Creative engagement with the arts holds a uniquely potent key to wider national recovery from the devastation of Covid-19. Realising that potential calls for an investment approach based on people and their communities rather than on institutions and buildings; on imagination rather than on formulae; and on a new forward-oriented sense of inclusion and discovery rather than an attempted return to ‘business as usual’. Instead of seeing our damaged cultural ecology through a theoretical lens, government and funding agency thinking needs a lens that prioritises visionary individual creativity.
Tonic to the nation
Looking at the 10 wildly adventurous multi-disciplinary projects making up the nationwide Festival UK*2022, completely reshaped since its controversial origins, they represent the polar opposite of traditional funding agency thinking. Still criticised by some people (who may not yet have explored its kaleidoscopic riches and its anarchic exuberance) it may yet prove to be what we most need as a “tonic to the nation” – as the Festival of Britain’s Director succinctly defined his purpose.
Its ten component sub-festivals radiate an inclusive excitement in the best traditions of the way artists have so often offered their communities adventure and ambition at times of adversity – each festival bursting with creative energy while being developed through a rigorous R&D process, partnering evidence-based theory with passionate humanistic creativity.
For the immediate future, this kind of thinking and the New Deal and projects like them stand a far greater chance of rekindling a national sense of hope and belief in the future than formulaic, theoretical approaches. This is not the moment for preferencing a narrowly particular, ideologically selected kind of cultural infrastructure.

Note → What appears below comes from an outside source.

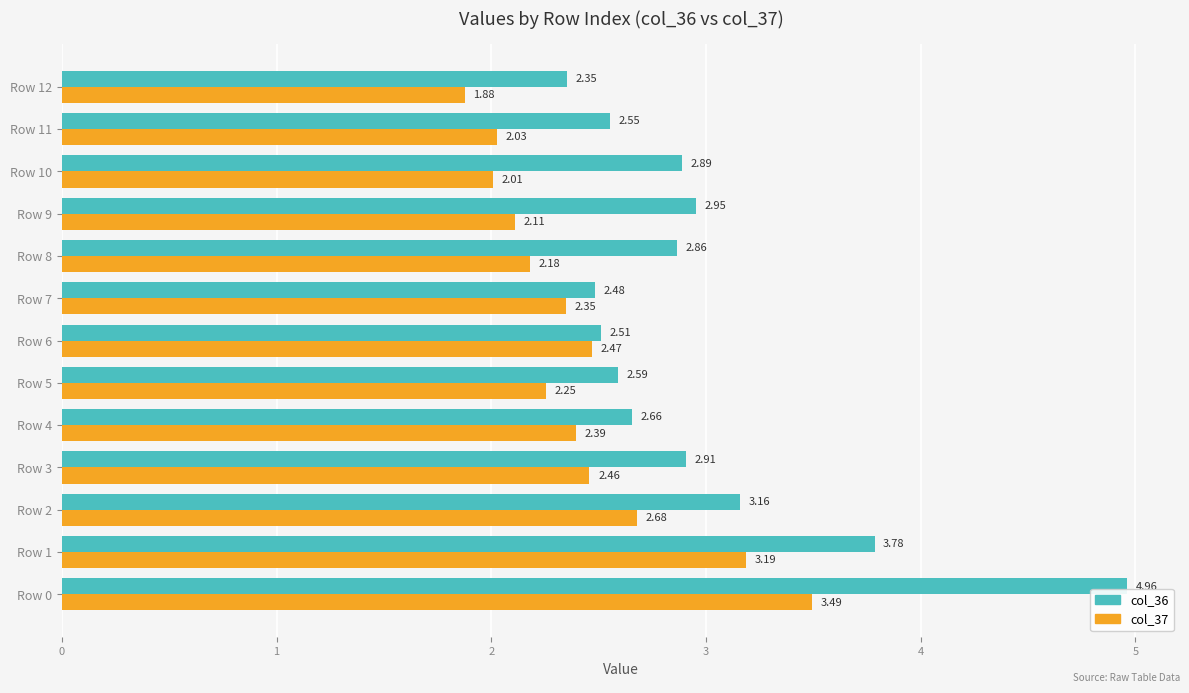

How many data points in col_37 are less than 2?

1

After a unique moment of agonising discontinuity, this is a unique moment of precious opportunity. It cries out for a fresh, imaginatively agile kind of thinking about different ways of investing public support in our artists and their work, which could yield such an excitingly fresh, contemporary cultural landscape after the ravages of the past year. As members of a global community seeking a route forward from a global catastrophe, we need to hear Robert Frost’s agelessly wise voice in ‘The Road Not Taken’ and take the road less travelled by. As he said, it will make all the difference.
Anthony Sargent is an international cultural consultant and advisor.